Data to use.
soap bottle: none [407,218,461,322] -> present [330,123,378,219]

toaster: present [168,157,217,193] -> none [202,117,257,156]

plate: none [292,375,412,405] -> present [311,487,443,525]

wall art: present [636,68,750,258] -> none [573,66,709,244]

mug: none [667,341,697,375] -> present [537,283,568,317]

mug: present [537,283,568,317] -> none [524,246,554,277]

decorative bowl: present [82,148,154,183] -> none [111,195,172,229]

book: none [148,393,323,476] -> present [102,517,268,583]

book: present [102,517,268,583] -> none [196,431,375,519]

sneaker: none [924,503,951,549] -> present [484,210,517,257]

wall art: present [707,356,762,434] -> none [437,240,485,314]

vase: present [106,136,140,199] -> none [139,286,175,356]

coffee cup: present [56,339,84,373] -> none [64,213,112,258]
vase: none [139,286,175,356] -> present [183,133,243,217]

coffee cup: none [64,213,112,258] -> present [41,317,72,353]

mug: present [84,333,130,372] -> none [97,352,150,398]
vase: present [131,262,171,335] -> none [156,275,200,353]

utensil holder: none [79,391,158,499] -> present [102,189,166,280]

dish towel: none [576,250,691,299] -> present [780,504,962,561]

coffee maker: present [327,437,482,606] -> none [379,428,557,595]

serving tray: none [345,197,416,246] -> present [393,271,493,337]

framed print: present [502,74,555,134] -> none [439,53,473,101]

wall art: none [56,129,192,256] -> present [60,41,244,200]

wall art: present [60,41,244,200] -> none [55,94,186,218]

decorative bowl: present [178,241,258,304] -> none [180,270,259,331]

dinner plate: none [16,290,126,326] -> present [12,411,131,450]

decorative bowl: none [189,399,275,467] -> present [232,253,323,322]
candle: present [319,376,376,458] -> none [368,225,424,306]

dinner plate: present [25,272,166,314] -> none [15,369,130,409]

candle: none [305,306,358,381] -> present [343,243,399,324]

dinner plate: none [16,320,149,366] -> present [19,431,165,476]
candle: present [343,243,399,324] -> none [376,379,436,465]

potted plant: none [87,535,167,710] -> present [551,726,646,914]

The task. With nothing left out, copy the data above exactly.

Expected output.
soap bottle: none [407,218,461,322] -> present [330,123,378,219]

toaster: present [168,157,217,193] -> none [202,117,257,156]

plate: none [292,375,412,405] -> present [311,487,443,525]

wall art: present [636,68,750,258] -> none [573,66,709,244]

mug: none [667,341,697,375] -> present [537,283,568,317]

mug: present [537,283,568,317] -> none [524,246,554,277]

decorative bowl: present [82,148,154,183] -> none [111,195,172,229]

book: none [148,393,323,476] -> present [102,517,268,583]

book: present [102,517,268,583] -> none [196,431,375,519]

sneaker: none [924,503,951,549] -> present [484,210,517,257]

wall art: present [707,356,762,434] -> none [437,240,485,314]

vase: present [106,136,140,199] -> none [139,286,175,356]

coffee cup: present [56,339,84,373] -> none [64,213,112,258]
vase: none [139,286,175,356] -> present [183,133,243,217]

coffee cup: none [64,213,112,258] -> present [41,317,72,353]

mug: present [84,333,130,372] -> none [97,352,150,398]
vase: present [131,262,171,335] -> none [156,275,200,353]

utensil holder: none [79,391,158,499] -> present [102,189,166,280]

dish towel: none [576,250,691,299] -> present [780,504,962,561]

coffee maker: present [327,437,482,606] -> none [379,428,557,595]

serving tray: none [345,197,416,246] -> present [393,271,493,337]

framed print: present [502,74,555,134] -> none [439,53,473,101]

wall art: none [56,129,192,256] -> present [60,41,244,200]

wall art: present [60,41,244,200] -> none [55,94,186,218]

decorative bowl: present [178,241,258,304] -> none [180,270,259,331]

dinner plate: none [16,290,126,326] -> present [12,411,131,450]

decorative bowl: none [189,399,275,467] -> present [232,253,323,322]
candle: present [319,376,376,458] -> none [368,225,424,306]

dinner plate: present [25,272,166,314] -> none [15,369,130,409]

candle: none [305,306,358,381] -> present [343,243,399,324]

dinner plate: none [16,320,149,366] -> present [19,431,165,476]
candle: present [343,243,399,324] -> none [376,379,436,465]

potted plant: none [87,535,167,710] -> present [551,726,646,914]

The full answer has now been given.